WSJ: Delta Air Ends Use of India Call Centers

Delta Air Lines Inc. said Friday it has stopped using India-based call centers to handle sales and reservations, making it the latest U.S. company to decide the cost benefits of directing calls offshore are outweighed by the backlash from customers.

Delta said it stopped routing calls to India-based call centers over the first three months of the year. Customers had complained they had trouble communicating with Indian agents, the airline said. Last month, Chrysler LLC said it would move its customer-service center back from India.

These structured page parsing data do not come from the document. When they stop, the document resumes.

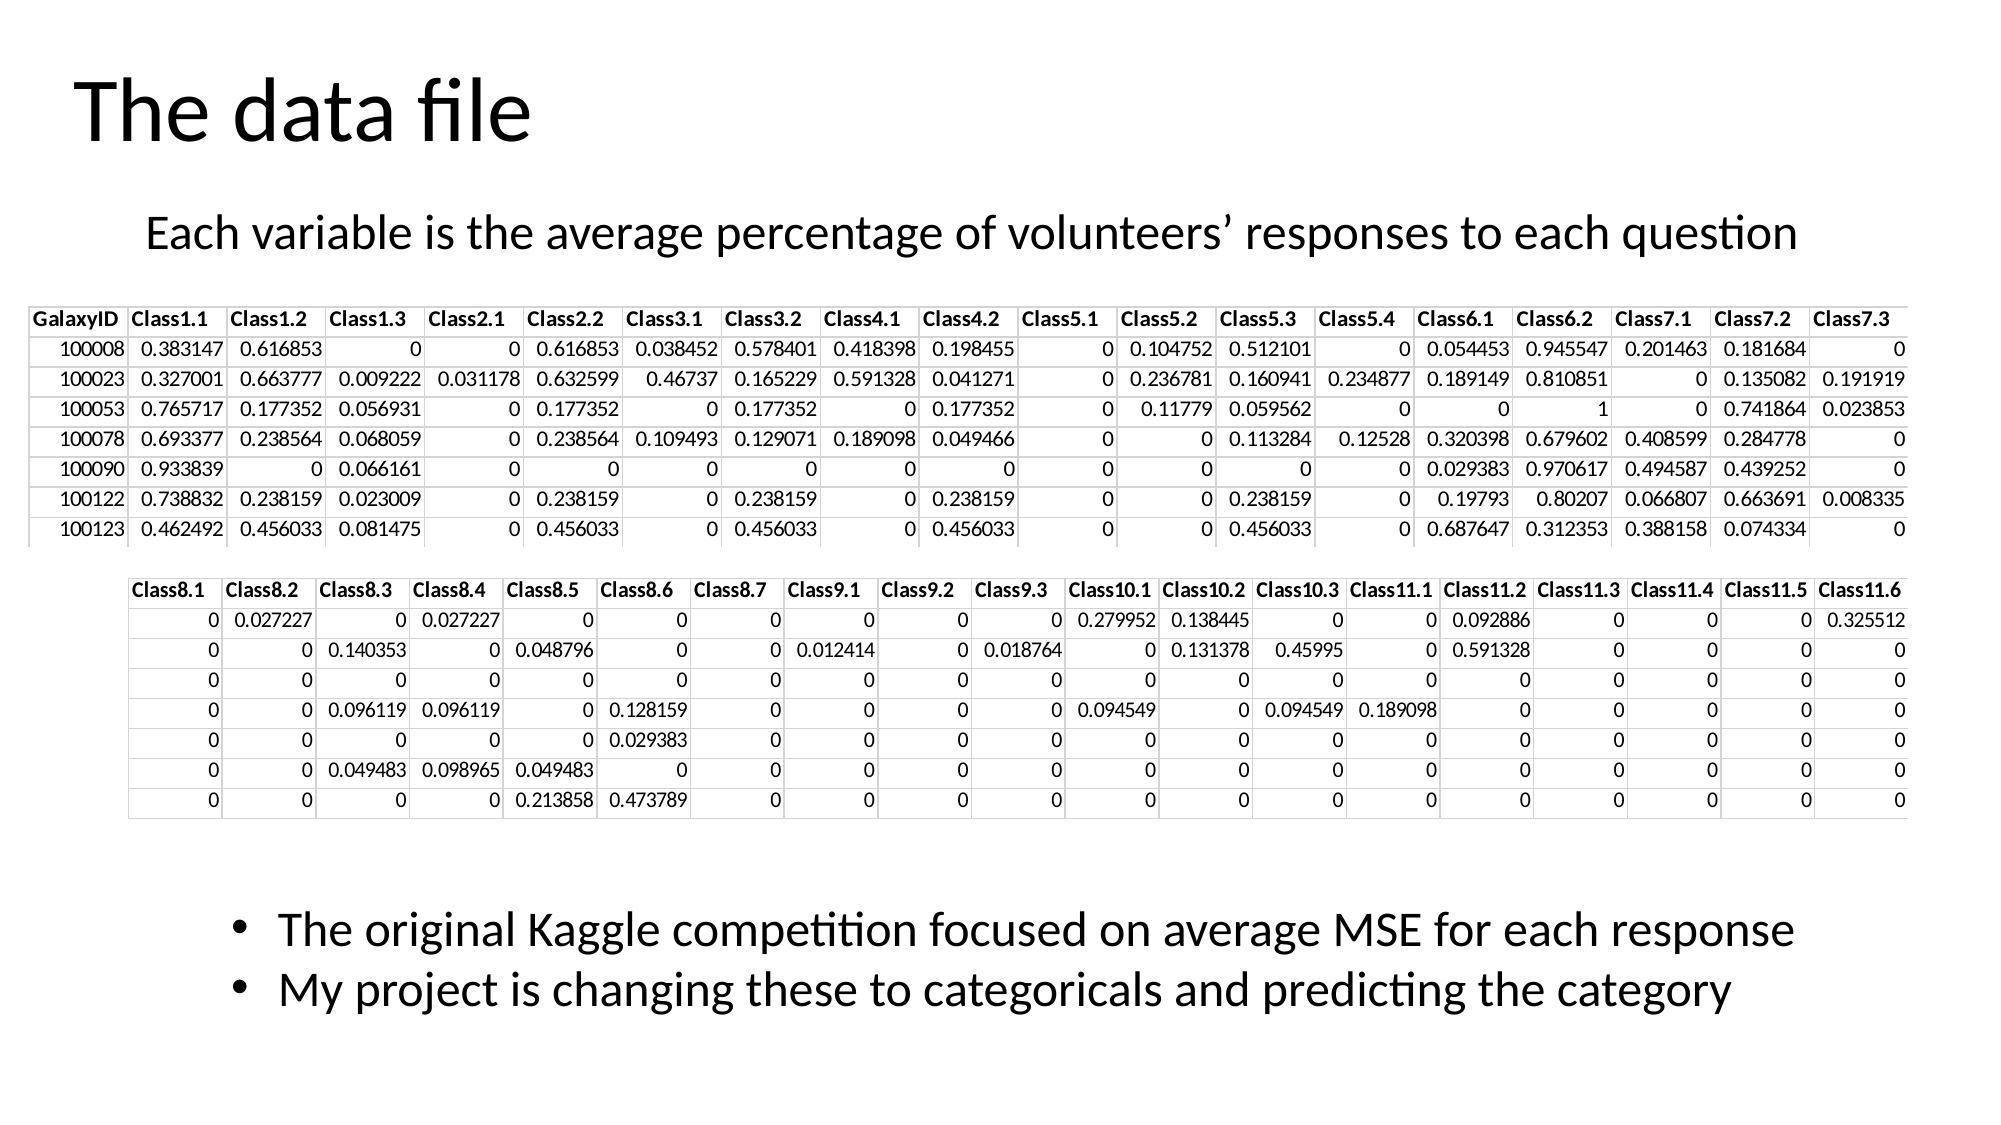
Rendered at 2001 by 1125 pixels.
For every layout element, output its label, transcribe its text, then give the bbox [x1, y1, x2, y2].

picture [28, 306, 1910, 549]
text_box The data file [58, 42, 549, 168]
text_box Each variable is the average percentage of volunteers’ responses to each question [130, 192, 1826, 267]
text_box The original Kaggle competition focused on average MSE for each response My project is changing these to categoricals and predicting the category [216, 889, 1869, 1024]
picture [127, 577, 1910, 820]
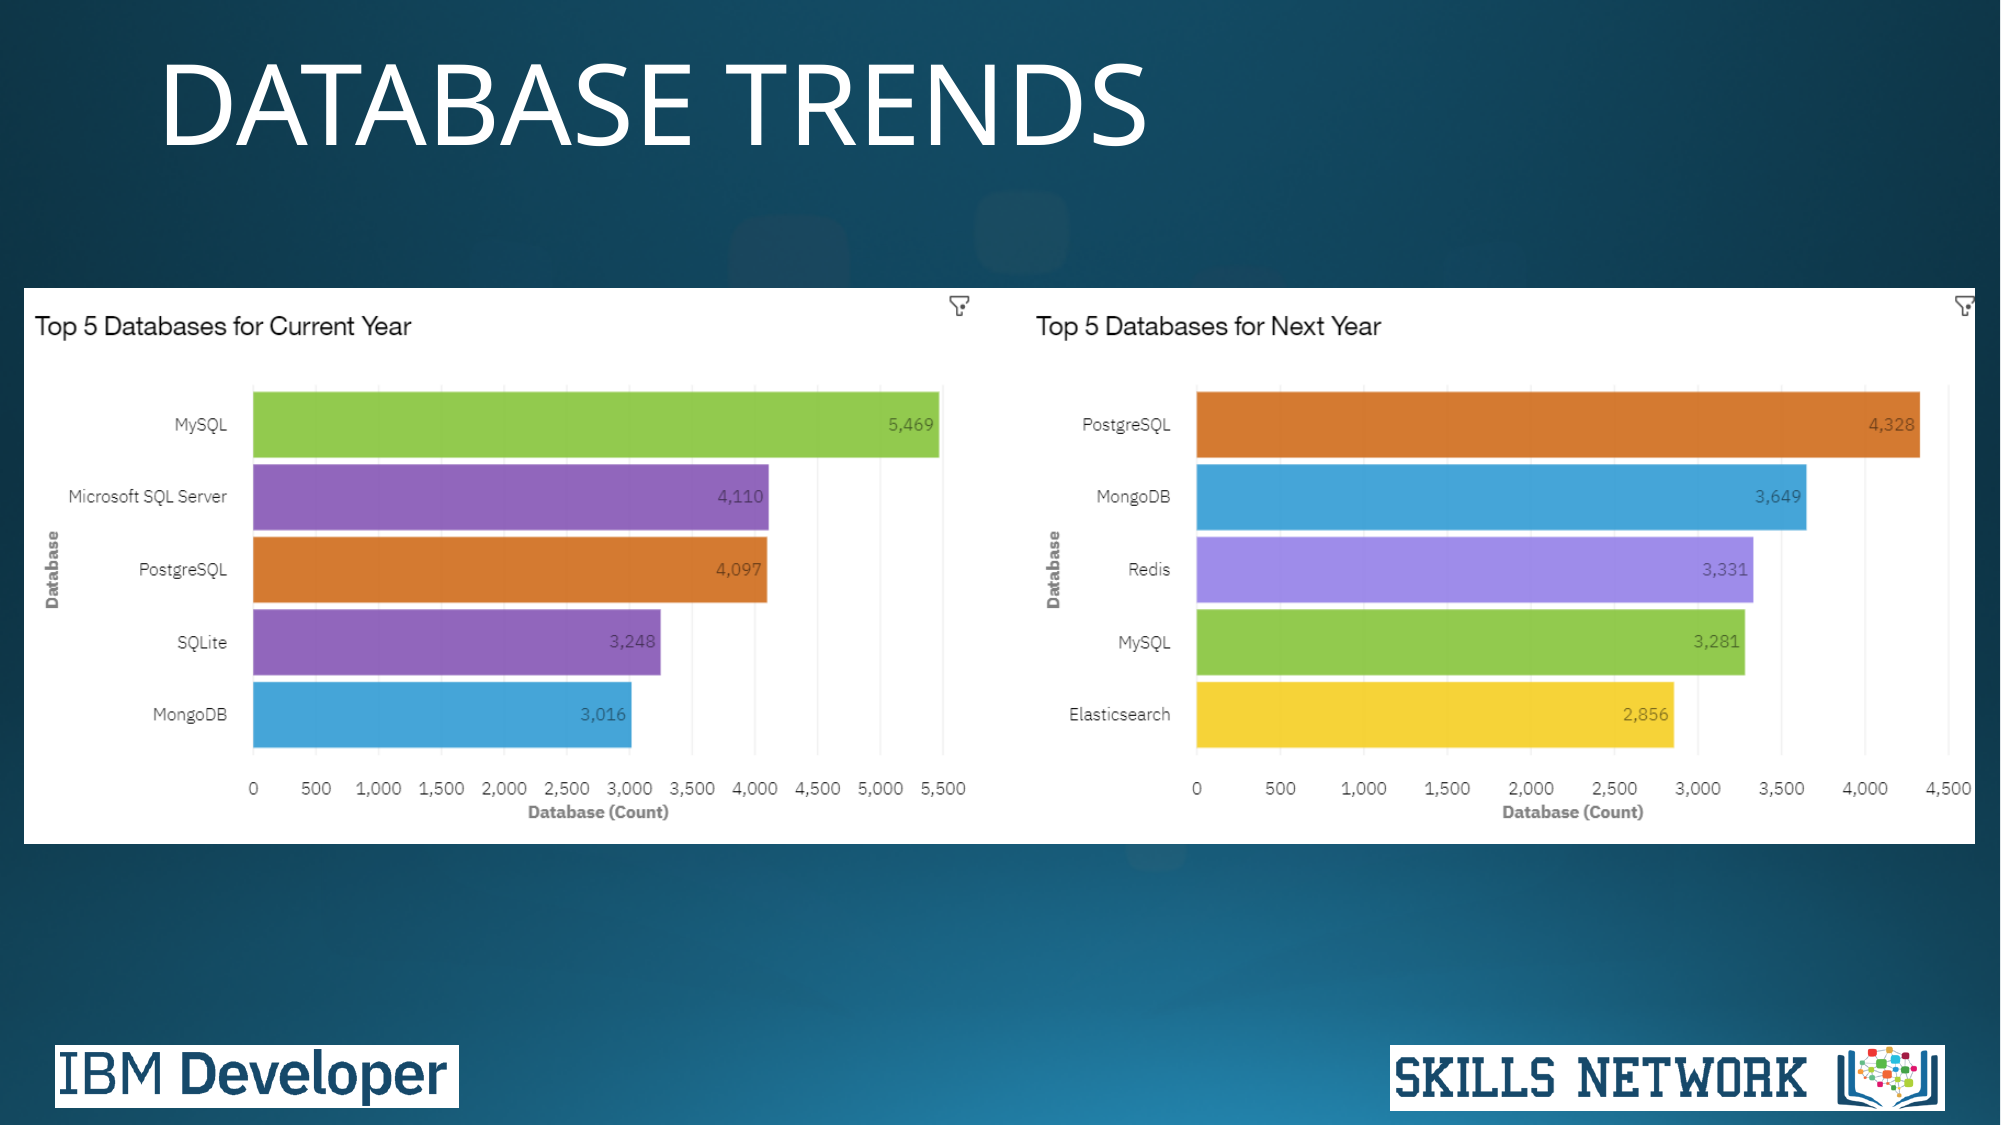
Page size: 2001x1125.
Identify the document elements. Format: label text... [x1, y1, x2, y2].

“It is fundamentally cheaper to do it in India, but there’s also the question of whether it’s better to do it cheaper or better to do it better in terms of the relationship with your customers,” said Ben Trowbridge, chief executive of Alsbridge Inc., a Dallas-based company that advises on outsourcing.

Call-center representatives in India earn roughly $500 a month, or about one-sixth the salary of their U.S.-based counterparts, he added.

Delta’s move also reflects the need for airlines to streamline their sales and reservation operations as customer-call volume dwindles amid the ongoing recession. And, as layoffs mount in the U.S., it could be a smart public-relations move for companies to cut their outsourced business before eliminating payroll positions.

Last week, SLM Corp., the student lender known as Sallie Mae, said it would return to the U.S. 2,000 jobs it outsources in India, the Philippines and Mexico. The jobs, mostly call-center and information-technology positions, were recently moved overseas as part of a plan to trim 4,000 jobs from the company’s overall U.S. payroll of 12,000 employees.

And United said earlier this year it is also moving some India-based phone work back to the U.S.

In the 2000 bust, companies scrambled to outsource work to India; the cost saving was enormous. Lessons from this: In a recession, cost-arbitrage matters. In a depression [okay, a “deep recession”], it doesn’t. All the accent issues etc. are just fronts for the public distaste for outsourcing, and it fosters protectionism. Which, eventually, is loser-ism. (this goes for India too, remember the Chinese toys ban)

I look at it as a fantastic thing. First, these outsourcers paid no local taxes. That gets me pissed off. Then, by their lower tax structure, their glory ensured that development for the local market just died – software development for India remains pathetic and urban focussed. And finally, by dwelling on cost-arb they refused to innovate in ways that would truly change the world.

The more jobs lost in outsourcing, the better. We need to get out of our comfort zone. America doesn’t seem to want to stop buying BMWs or Toyotas; the products do better, and can cost more than their competition. We gotta get up there, not down at the call-center operator level.